#### [What the exercise asks]
Can you copy the data word for word, from its first line down to and including the line that contains "Nora Roberts –"?

Stored data entries

* * *

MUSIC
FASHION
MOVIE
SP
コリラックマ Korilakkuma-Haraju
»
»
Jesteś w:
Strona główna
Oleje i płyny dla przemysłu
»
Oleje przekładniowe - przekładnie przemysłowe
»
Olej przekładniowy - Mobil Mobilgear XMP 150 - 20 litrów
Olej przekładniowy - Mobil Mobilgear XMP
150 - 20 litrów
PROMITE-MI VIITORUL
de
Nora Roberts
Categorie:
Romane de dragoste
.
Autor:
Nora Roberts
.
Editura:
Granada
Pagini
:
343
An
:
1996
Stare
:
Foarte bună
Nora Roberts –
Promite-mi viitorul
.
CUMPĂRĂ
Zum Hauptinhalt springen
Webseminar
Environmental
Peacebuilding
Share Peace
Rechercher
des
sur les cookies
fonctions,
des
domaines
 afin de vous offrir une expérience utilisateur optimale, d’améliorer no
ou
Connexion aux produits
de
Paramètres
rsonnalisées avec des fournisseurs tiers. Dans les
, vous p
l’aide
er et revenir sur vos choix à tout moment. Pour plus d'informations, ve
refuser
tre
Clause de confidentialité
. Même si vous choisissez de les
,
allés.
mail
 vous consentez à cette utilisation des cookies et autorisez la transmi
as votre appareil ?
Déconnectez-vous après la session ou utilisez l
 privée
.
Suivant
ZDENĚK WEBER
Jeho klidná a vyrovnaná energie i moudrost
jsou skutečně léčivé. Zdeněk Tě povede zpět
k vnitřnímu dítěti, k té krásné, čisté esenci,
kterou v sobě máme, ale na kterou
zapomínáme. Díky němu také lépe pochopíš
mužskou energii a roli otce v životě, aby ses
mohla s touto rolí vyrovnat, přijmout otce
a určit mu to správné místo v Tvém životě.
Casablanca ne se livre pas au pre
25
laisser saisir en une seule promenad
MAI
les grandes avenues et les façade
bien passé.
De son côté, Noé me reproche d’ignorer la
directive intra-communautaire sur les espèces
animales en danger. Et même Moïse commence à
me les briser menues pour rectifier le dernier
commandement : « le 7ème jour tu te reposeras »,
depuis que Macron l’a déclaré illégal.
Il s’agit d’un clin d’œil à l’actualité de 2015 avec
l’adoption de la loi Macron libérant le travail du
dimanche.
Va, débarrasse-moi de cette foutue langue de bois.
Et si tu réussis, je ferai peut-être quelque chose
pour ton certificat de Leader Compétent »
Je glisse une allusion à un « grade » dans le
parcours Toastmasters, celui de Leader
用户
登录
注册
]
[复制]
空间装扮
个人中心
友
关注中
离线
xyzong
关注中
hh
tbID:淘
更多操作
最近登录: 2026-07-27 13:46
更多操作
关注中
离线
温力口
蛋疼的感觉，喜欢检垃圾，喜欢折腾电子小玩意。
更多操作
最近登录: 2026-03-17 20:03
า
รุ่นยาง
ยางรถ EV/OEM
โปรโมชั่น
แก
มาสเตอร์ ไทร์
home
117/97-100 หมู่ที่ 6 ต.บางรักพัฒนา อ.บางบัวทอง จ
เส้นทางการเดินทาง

* * *

#### [Answer to this exercise]
MUSIC
FASHION
MOVIE
SP
コリラックマ Korilakkuma-Haraju
»
»
Jesteś w:
Strona główna
Oleje i płyny dla przemysłu
»
Oleje przekładniowe - przekładnie przemysłowe
»
Olej przekładniowy - Mobil Mobilgear XMP 150 - 20 litrów
Olej przekładniowy - Mobil Mobilgear XMP
150 - 20 litrów
PROMITE-MI VIITORUL
de
Nora Roberts
Categorie:
Romane de dragoste
.
Autor:
Nora Roberts
.
Editura:
Granada
Pagini
:
343
An
:
1996
Stare
:
Foarte bună
Nora Roberts –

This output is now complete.